Items from a data source:

════

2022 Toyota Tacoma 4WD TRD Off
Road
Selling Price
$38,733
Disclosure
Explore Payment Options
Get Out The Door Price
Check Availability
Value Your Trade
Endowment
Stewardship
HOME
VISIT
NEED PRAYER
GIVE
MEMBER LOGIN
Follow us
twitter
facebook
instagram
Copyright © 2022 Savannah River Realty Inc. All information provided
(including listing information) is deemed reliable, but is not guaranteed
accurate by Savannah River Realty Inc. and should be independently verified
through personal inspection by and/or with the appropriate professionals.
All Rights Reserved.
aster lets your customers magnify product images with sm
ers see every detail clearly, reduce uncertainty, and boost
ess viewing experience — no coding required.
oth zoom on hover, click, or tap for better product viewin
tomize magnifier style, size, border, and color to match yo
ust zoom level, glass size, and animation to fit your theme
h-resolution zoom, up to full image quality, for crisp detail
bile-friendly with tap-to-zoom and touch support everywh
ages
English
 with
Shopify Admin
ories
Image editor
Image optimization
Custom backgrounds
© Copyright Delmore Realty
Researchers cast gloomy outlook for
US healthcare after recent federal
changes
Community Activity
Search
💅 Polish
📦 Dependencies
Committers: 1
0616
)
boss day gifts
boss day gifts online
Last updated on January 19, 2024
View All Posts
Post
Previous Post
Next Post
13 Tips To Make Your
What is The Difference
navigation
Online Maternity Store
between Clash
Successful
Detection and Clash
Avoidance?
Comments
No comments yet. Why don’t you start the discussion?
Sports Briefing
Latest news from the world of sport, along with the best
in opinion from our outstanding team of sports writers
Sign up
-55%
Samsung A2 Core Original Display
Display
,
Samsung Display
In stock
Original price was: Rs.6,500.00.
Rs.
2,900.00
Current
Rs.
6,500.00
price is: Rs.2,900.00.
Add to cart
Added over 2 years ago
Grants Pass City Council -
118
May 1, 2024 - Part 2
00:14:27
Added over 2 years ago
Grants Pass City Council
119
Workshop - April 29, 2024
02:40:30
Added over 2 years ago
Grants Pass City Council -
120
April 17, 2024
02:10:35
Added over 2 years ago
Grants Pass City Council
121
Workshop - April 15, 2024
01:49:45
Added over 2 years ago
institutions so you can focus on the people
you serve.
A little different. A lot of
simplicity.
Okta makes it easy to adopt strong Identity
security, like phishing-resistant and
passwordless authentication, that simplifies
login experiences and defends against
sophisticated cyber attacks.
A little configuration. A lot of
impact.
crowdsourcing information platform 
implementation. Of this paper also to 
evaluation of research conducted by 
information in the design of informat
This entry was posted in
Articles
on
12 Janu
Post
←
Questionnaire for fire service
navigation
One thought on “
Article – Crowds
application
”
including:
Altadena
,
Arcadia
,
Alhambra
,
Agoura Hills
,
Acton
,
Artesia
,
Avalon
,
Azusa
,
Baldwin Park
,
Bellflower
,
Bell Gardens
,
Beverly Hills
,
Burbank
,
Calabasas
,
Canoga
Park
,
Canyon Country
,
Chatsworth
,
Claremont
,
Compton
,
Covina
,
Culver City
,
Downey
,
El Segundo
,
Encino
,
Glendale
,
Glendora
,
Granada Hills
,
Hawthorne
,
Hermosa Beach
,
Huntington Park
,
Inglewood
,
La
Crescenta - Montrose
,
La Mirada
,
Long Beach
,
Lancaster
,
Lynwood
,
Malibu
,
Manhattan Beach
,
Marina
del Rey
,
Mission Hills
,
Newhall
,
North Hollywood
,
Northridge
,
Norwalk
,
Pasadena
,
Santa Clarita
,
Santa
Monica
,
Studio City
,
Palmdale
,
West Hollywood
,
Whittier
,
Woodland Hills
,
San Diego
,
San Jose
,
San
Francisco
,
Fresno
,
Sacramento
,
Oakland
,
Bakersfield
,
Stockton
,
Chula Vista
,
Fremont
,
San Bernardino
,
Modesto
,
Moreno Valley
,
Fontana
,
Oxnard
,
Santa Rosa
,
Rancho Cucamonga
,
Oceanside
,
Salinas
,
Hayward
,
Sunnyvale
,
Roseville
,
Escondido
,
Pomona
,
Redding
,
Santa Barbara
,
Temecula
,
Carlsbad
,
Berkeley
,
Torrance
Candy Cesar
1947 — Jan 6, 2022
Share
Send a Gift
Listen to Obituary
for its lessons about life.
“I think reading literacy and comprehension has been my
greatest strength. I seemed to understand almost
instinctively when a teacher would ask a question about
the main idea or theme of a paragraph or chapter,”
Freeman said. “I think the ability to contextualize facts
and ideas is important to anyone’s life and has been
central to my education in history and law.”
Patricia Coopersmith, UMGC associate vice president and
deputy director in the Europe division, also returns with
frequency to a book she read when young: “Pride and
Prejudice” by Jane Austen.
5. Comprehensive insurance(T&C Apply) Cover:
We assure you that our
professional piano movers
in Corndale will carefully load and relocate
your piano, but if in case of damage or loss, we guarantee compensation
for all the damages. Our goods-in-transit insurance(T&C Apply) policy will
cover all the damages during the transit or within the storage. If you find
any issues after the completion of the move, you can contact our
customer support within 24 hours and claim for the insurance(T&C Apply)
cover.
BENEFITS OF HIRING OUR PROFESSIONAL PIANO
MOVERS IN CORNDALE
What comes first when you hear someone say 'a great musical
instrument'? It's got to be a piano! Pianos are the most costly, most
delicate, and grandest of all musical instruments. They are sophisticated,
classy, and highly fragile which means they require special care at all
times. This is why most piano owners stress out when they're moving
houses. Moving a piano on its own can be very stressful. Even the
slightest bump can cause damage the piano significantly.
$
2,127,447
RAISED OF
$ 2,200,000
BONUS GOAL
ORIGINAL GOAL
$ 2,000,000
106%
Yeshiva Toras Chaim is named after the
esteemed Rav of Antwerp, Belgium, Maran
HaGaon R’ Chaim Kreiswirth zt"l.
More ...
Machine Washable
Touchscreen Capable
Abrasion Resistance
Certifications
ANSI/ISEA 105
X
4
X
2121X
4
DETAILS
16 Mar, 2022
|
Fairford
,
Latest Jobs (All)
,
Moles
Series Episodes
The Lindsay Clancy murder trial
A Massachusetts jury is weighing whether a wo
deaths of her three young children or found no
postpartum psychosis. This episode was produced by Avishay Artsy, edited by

════

- What to produce
Exactly as shown above, return all of the entries.

- Response
2022 Toyota Tacoma 4WD TRD Off
Road
Selling Price
$38,733
Disclosure
Explore Payment Options
Get Out The Door Price
Check Availability
Value Your Trade
Endowment
Stewardship
HOME
VISIT
NEED PRAYER
GIVE
MEMBER LOGIN
Follow us
twitter
facebook
instagram
Copyright © 2022 Savannah River Realty Inc. All information provided
(including listing information) is deemed reliable, but is not guaranteed
accurate by Savannah River Realty Inc. and should be independently verified
through personal inspection by and/or with the appropriate professionals.
All Rights Reserved.
aster lets your customers magnify product images with sm
ers see every detail clearly, reduce uncertainty, and boost
ess viewing experience — no coding required.
oth zoom on hover, click, or tap for better product viewin
tomize magnifier style, size, border, and color to match yo
ust zoom level, glass size, and animation to fit your theme
h-resolution zoom, up to full image quality, for crisp detail
bile-friendly with tap-to-zoom and touch support everywh
ages
English
 with
Shopify Admin
ories
Image editor
Image optimization
Custom backgrounds
© Copyright Delmore Realty
Researchers cast gloomy outlook for
US healthcare after recent federal
changes
Community Activity
Search
💅 Polish
📦 Dependencies
Committers: 1
0616
)
boss day gifts
boss day gifts online
Last updated on January 19, 2024
View All Posts
Post
Previous Post
Next Post
13 Tips To Make Your
What is The Difference
navigation
Online Maternity Store
between Clash
Successful
Detection and Clash
Avoidance?
Comments
No comments yet. Why don’t you start the discussion?
Sports Briefing
Latest news from the world of sport, along with the best
in opinion from our outstanding team of sports writers
Sign up
-55%
Samsung A2 Core Original Display
Display
,
Samsung Display
In stock
Original price was: Rs.6,500.00.
Rs.
2,900.00
Current
Rs.
6,500.00
price is: Rs.2,900.00.
Add to cart
Added over 2 years ago
Grants Pass City Council -
118
May 1, 2024 - Part 2
00:14:27
Added over 2 years ago
Grants Pass City Council
119
Workshop - April 29, 2024
02:40:30
Added over 2 years ago
Grants Pass City Council -
120
April 17, 2024
02:10:35
Added over 2 years ago
Grants Pass City Council
121
Workshop - April 15, 2024
01:49:45
Added over 2 years ago
institutions so you can focus on the people
you serve.
A little different. A lot of
simplicity.
Okta makes it easy to adopt strong Identity
security, like phishing-resistant and
passwordless authentication, that simplifies
login experiences and defends against
sophisticated cyber attacks.
A little configuration. A lot of
impact.
crowdsourcing information platform 
implementation. Of this paper also to 
evaluation of research conducted by 
information in the design of informat
This entry was posted in
Articles
on
12 Janu
Post
←
Questionnaire for fire service
navigation
One thought on “
Article – Crowds
application
”
including:
Altadena
,
Arcadia
,
Alhambra
,
Agoura Hills
,
Acton
,
Artesia
,
Avalon
,
Azusa
,
Baldwin Park
,
Bellflower
,
Bell Gardens
,
Beverly Hills
,
Burbank
,
Calabasas
,
Canoga
Park
,
Canyon Country
,
Chatsworth
,
Claremont
,
Compton
,
Covina
,
Culver City
,
Downey
,
El Segundo
,
Encino
,
Glendale
,
Glendora
,
Granada Hills
,
Hawthorne
,
Hermosa Beach
,
Huntington Park
,
Inglewood
,
La
Crescenta - Montrose
,
La Mirada
,
Long Beach
,
Lancaster
,
Lynwood
,
Malibu
,
Manhattan Beach
,
Marina
del Rey
,
Mission Hills
,
Newhall
,
North Hollywood
,
Northridge
,
Norwalk
,
Pasadena
,
Santa Clarita
,
Santa
Monica
,
Studio City
,
Palmdale
,
West Hollywood
,
Whittier
,
Woodland Hills
,
San Diego
,
San Jose
,
San
Francisco
,
Fresno
,
Sacramento
,
Oakland
,
Bakersfield
,
Stockton
,
Chula Vista
,
Fremont
,
San Bernardino
,
Modesto
,
Moreno Valley
,
Fontana
,
Oxnard
,
Santa Rosa
,
Rancho Cucamonga
,
Oceanside
,
Salinas
,
Hayward
,
Sunnyvale
,
Roseville
,
Escondido
,
Pomona
,
Redding
,
Santa Barbara
,
Temecula
,
Carlsbad
,
Berkeley
,
Torrance
Candy Cesar
1947 — Jan 6, 2022
Share
Send a Gift
Listen to Obituary
for its lessons about life.
“I think reading literacy and comprehension has been my
greatest strength. I seemed to understand almost
instinctively when a teacher would ask a question about
the main idea or theme of a paragraph or chapter,”
Freeman said. “I think the ability to contextualize facts
and ideas is important to anyone’s life and has been
central to my education in history and law.”
Patricia Coopersmith, UMGC associate vice president and
deputy director in the Europe division, also returns with
frequency to a book she read when young: “Pride and
Prejudice” by Jane Austen.
5. Comprehensive insurance(T&C Apply) Cover:
We assure you that our
professional piano movers
in Corndale will carefully load and relocate
your piano, but if in case of damage or loss, we guarantee compensation
for all the damages. Our goods-in-transit insurance(T&C Apply) policy will
cover all the damages during the transit or within the storage. If you find
any issues after the completion of the move, you can contact our
customer support within 24 hours and claim for the insurance(T&C Apply)
cover.
BENEFITS OF HIRING OUR PROFESSIONAL PIANO
MOVERS IN CORNDALE
What comes first when you hear someone say 'a great musical
instrument'? It's got to be a piano! Pianos are the most costly, most
delicate, and grandest of all musical instruments. They are sophisticated,
classy, and highly fragile which means they require special care at all
times. This is why most piano owners stress out when they're moving
houses. Moving a piano on its own can be very stressful. Even the
slightest bump can cause damage the piano significantly.
$
2,127,447
RAISED OF
$ 2,200,000
BONUS GOAL
ORIGINAL GOAL
$ 2,000,000
106%
Yeshiva Toras Chaim is named after the
esteemed Rav of Antwerp, Belgium, Maran
HaGaon R’ Chaim Kreiswirth zt"l.
More ...
Machine Washable
Touchscreen Capable
Abrasion Resistance
Certifications
ANSI/ISEA 105
X
4
X
2121X
4
DETAILS
16 Mar, 2022
|
Fairford
,
Latest Jobs (All)
,
Moles
Series Episodes
The Lindsay Clancy murder trial
A Massachusetts jury is weighing whether a wo
deaths of her three young children or found no
postpartum psychosis. This episode was produced by Avishay Artsy, edited by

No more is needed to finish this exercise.